Problème: l'interminable crise a encore radicalisé l'électorat flamand, repoussant d'autant les chances de former une coalition gouvernementale fédérale entre les deux grandes communautés nationales.

La Nouvelle alliance flamande (N-VA), qui prône l'indépendance de la Flandre et avait triomphé en juin en recueillant près de 28% des voix côté néerlandophone, est maintenant créditée de 33% des intentions de vote.
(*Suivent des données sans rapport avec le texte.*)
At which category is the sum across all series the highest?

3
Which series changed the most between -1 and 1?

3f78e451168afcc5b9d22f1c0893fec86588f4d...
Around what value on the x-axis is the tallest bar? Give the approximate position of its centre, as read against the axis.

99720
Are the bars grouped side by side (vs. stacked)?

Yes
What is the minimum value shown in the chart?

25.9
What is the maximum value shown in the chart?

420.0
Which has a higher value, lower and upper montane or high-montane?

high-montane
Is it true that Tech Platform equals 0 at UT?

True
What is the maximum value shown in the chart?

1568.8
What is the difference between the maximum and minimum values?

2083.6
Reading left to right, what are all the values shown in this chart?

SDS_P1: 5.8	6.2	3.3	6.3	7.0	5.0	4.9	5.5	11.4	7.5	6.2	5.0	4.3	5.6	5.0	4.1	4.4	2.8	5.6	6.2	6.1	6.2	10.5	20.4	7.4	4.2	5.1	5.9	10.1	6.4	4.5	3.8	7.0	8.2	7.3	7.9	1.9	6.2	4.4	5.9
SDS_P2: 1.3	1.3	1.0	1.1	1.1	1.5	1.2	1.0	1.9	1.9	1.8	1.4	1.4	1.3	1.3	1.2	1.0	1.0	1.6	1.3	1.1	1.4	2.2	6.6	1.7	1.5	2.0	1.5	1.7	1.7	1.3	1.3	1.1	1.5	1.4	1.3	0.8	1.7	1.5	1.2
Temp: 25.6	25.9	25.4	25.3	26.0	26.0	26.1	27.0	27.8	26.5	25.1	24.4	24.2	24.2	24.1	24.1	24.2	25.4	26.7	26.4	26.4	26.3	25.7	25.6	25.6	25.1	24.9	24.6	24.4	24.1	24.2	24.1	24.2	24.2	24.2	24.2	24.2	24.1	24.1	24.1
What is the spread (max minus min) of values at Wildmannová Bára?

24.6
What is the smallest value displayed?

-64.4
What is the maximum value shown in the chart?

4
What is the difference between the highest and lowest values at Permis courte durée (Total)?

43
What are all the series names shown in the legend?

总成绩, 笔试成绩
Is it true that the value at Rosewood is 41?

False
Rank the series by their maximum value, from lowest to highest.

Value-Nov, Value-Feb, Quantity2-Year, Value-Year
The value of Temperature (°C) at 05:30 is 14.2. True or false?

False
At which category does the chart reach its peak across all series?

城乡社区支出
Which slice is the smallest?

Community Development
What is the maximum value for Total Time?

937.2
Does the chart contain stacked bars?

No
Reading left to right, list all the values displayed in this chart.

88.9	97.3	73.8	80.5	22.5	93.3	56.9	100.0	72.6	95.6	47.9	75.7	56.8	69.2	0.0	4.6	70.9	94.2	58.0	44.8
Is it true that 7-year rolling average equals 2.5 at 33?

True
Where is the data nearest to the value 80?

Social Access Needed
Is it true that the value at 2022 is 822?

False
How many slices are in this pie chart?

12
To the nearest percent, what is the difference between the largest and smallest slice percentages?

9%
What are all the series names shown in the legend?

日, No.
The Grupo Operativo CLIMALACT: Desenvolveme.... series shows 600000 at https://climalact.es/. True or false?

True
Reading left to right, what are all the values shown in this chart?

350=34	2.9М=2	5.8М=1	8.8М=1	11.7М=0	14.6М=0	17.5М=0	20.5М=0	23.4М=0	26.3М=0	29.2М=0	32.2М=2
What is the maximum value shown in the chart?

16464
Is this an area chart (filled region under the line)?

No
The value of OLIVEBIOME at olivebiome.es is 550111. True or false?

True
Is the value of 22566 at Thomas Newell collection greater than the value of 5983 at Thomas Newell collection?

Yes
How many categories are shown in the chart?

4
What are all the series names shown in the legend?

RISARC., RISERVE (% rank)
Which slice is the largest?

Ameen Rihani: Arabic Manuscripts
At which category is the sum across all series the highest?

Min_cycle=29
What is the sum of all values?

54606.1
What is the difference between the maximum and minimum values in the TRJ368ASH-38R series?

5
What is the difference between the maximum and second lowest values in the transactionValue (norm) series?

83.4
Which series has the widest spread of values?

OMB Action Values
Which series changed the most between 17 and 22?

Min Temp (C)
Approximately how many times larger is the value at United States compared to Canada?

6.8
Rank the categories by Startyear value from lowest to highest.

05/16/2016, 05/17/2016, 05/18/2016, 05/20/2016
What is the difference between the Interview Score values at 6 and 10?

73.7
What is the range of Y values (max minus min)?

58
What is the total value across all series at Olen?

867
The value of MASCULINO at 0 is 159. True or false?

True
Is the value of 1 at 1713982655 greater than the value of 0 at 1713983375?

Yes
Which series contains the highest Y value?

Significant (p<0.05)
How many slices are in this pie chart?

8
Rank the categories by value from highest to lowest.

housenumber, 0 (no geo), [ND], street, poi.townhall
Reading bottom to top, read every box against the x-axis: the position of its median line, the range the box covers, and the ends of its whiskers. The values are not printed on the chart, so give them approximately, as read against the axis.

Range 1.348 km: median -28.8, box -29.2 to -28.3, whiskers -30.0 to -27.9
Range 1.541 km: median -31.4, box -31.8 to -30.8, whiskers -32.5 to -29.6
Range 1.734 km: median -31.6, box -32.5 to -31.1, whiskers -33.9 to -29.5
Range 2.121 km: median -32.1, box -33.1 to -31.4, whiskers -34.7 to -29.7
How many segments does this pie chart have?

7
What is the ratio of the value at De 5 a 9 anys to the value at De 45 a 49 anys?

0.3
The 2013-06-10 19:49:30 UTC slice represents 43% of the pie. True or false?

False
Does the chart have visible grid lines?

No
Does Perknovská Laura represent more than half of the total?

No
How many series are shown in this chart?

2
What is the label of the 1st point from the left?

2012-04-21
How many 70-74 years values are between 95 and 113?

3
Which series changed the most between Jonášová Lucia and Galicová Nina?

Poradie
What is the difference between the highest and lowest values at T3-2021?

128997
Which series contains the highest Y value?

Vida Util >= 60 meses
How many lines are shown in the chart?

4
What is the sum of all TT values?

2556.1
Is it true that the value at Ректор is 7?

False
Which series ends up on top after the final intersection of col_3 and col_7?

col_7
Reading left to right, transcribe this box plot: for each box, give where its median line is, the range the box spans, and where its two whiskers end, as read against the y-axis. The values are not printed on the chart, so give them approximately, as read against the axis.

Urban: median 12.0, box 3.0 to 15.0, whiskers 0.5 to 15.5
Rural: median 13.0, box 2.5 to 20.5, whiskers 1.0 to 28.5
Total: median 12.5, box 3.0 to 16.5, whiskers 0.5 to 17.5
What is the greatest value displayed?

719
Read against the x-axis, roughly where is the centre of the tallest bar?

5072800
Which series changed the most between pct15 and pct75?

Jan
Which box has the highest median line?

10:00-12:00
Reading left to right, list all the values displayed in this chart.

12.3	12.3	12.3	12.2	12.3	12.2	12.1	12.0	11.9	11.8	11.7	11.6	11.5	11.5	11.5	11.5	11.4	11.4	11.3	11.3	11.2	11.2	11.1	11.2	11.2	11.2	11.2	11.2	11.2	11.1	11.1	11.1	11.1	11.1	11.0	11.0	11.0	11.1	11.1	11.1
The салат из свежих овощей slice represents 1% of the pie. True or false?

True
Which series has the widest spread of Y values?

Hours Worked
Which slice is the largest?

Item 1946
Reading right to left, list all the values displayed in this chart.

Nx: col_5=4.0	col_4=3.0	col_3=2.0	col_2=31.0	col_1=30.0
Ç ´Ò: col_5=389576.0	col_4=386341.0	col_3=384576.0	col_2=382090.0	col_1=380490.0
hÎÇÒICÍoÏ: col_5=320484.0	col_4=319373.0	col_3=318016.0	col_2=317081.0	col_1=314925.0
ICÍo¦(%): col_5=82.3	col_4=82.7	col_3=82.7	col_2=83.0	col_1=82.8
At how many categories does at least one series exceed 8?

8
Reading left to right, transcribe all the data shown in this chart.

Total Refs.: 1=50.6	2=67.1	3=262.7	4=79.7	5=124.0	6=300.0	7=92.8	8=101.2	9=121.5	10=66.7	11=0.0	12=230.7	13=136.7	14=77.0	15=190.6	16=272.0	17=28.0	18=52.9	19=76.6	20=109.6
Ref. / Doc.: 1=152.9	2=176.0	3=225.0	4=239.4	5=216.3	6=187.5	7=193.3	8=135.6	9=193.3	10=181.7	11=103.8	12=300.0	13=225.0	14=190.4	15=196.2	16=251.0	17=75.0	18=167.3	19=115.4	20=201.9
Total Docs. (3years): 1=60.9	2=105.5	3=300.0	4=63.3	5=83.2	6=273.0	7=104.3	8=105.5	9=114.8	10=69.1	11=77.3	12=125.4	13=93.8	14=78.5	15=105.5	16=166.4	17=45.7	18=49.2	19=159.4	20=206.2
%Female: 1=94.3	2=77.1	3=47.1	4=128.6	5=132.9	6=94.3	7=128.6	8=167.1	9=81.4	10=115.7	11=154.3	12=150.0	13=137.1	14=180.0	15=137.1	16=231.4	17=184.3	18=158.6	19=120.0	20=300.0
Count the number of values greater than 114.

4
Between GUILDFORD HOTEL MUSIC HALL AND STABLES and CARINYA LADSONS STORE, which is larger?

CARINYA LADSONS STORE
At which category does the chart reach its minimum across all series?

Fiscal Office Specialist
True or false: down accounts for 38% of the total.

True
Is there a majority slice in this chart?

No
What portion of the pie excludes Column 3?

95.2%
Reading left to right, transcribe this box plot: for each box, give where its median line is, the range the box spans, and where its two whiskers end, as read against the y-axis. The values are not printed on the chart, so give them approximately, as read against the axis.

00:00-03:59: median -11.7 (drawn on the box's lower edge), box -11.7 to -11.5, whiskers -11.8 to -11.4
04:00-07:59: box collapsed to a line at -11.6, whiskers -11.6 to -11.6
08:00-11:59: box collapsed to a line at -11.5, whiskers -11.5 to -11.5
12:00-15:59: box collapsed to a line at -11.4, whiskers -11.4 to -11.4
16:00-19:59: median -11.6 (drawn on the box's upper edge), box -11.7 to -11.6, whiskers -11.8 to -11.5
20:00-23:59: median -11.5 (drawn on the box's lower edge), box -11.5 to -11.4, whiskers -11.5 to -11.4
Si l'on ajoute au score de la N-VA les 13,2% dont le Vlams Belang (extrême droite) est crédité, et les 3,2% des populistes de la LDD, les partis prônant l'indépendance de la Flandre séduiraient à présent près de 50% des électeurs flamands.

Les autres partis flamands, plus modérés, n'osent pas se démarquer clairement de la N-VA, par crainte d'un retour de bâton en cas d'élections anticipées, même si certaines fêlures sont apparues ces derniers jours dans le front néerlandophone.

La Belgique est-elle pour autant sans pilote depuis près d'un an?

Pas vraiment. Le gouvernement sortant du chrétien-démocrate flamand Yves Leterme continue à "gérer les affaires courantes", une notion qui s'est élargie au fil des mois.

L'adoption d'un budget de l'Etat pour 2011 et la participation de F-16 belges aux raids en Libye ont renforcé l'impression que le pays pouvait continuer à fonctionner sous ce régime durant de longs mois encore.

Le constitutionnaliste Christian Behrendt souligne toutefois le côté "malsain" de la situation.

D'une part parce que le statu quo ne résout pas le contentieux entre Flamands et francophones et, d'autre part, parce qu'il empêche l'adoption de réformes pourtant nécessaires, notamment en matières de retraites ou de nucléaire civil.